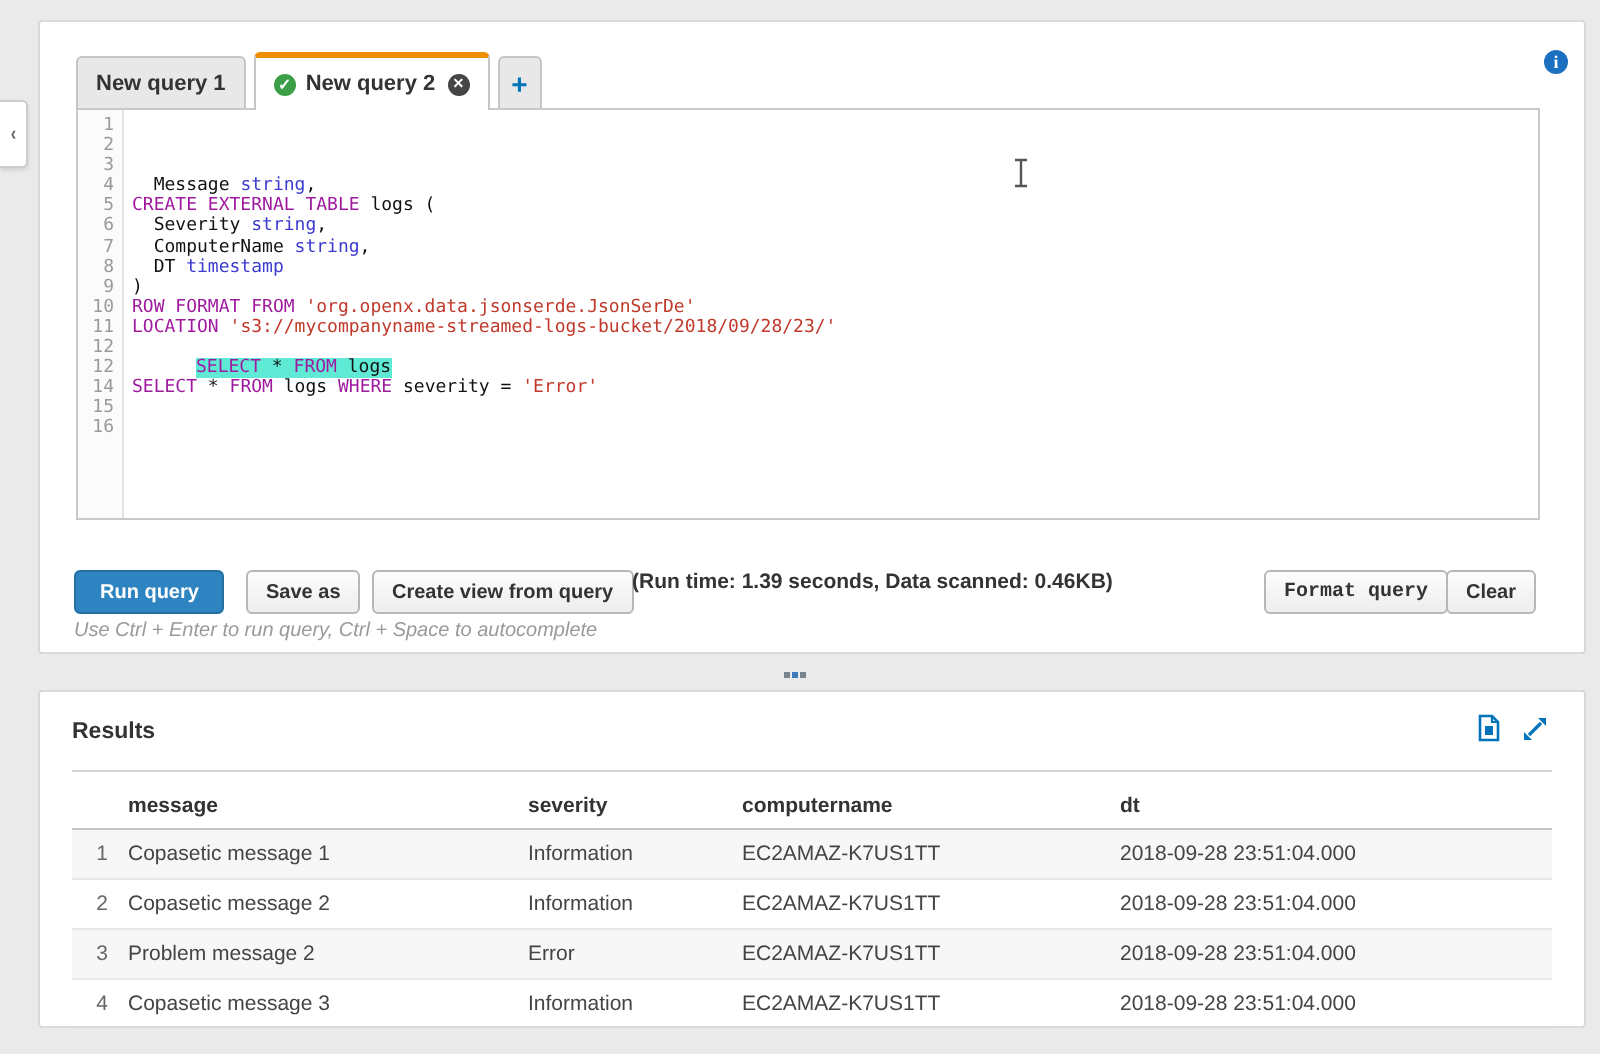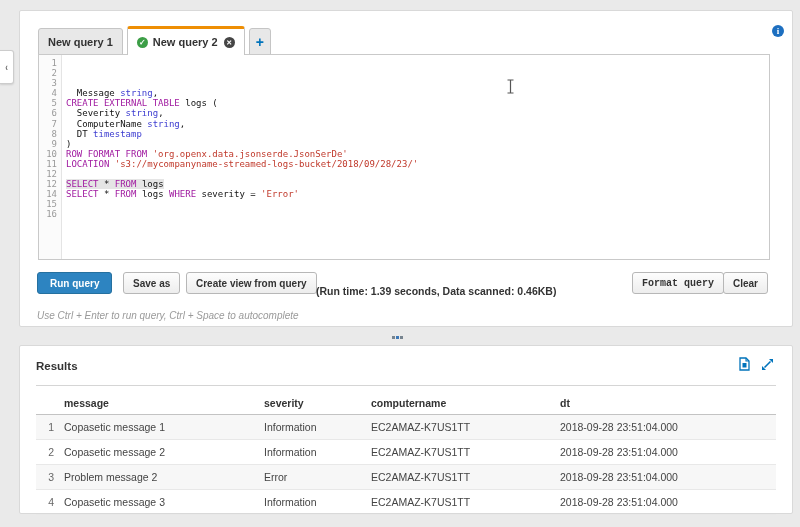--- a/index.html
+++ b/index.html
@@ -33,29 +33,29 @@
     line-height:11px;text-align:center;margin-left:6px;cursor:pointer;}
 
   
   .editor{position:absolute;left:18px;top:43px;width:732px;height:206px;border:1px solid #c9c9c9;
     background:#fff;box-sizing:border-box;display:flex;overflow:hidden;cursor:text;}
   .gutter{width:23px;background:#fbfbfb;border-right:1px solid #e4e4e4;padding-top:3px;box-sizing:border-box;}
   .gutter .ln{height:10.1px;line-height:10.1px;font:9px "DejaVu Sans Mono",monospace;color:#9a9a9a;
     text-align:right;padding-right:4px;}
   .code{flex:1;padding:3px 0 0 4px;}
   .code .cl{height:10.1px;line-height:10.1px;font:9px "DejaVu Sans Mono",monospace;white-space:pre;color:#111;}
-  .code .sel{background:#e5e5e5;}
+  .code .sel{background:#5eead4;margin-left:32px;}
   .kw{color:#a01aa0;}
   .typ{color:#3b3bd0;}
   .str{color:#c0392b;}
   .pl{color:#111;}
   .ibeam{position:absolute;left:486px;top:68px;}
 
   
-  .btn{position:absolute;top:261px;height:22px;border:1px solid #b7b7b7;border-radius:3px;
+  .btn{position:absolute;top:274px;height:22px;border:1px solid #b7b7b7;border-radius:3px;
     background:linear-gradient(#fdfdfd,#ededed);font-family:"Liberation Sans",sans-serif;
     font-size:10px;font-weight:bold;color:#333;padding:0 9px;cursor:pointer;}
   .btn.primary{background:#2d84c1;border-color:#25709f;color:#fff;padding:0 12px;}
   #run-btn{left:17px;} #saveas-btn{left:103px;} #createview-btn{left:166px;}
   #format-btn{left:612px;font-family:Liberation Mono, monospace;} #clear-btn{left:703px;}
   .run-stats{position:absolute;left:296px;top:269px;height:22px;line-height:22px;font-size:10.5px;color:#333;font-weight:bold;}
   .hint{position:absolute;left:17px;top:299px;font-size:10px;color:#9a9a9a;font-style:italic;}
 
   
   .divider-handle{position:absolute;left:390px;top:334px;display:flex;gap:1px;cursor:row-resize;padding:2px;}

Problem to work on: Output the material above verbatim but exclude each picture.

Task solution:
--- a/index.html
+++ b/index.html
@@ -33,29 +33,29 @@
     line-height:11px;text-align:center;margin-left:6px;cursor:pointer;}
 
   
   .editor{position:absolute;left:18px;top:43px;width:732px;height:206px;border:1px solid #c9c9c9;
     background:#fff;box-sizing:border-box;display:flex;overflow:hidden;cursor:text;}
   .gutter{width:23px;background:#fbfbfb;border-right:1px solid #e4e4e4;padding-top:3px;box-sizing:border-box;}
   .gutter .ln{height:10.1px;line-height:10.1px;font:9px "DejaVu Sans Mono",monospace;color:#9a9a9a;
     text-align:right;padding-right:4px;}
   .code{flex:1;padding:3px 0 0 4px;}
   .code .cl{height:10.1px;line-height:10.1px;font:9px "DejaVu Sans Mono",monospace;white-space:pre;color:#111;}
-  .code .sel{background:#e5e5e5;}
+  .code .sel{background:#5eead4;margin-left:32px;}
   .kw{color:#a01aa0;}
   .typ{color:#3b3bd0;}
   .str{color:#c0392b;}
   .pl{color:#111;}
   .ibeam{position:absolute;left:486px;top:68px;}
 
   
-  .btn{position:absolute;top:261px;height:22px;border:1px solid #b7b7b7;border-radius:3px;
+  .btn{position:absolute;top:274px;height:22px;border:1px solid #b7b7b7;border-radius:3px;
     background:linear-gradient(#fdfdfd,#ededed);font-family:"Liberation Sans",sans-serif;
     font-size:10px;font-weight:bold;color:#333;padding:0 9px;cursor:pointer;}
   .btn.primary{background:#2d84c1;border-color:#25709f;color:#fff;padding:0 12px;}
   #run-btn{left:17px;} #saveas-btn{left:103px;} #createview-btn{left:166px;}
   #format-btn{left:612px;font-family:Liberation Mono, monospace;} #clear-btn{left:703px;}
   .run-stats{position:absolute;left:296px;top:269px;height:22px;line-height:22px;font-size:10.5px;color:#333;font-weight:bold;}
   .hint{position:absolute;left:17px;top:299px;font-size:10px;color:#9a9a9a;font-style:italic;}
 
   
   .divider-handle{position:absolute;left:390px;top:334px;display:flex;gap:1px;cursor:row-resize;padding:2px;}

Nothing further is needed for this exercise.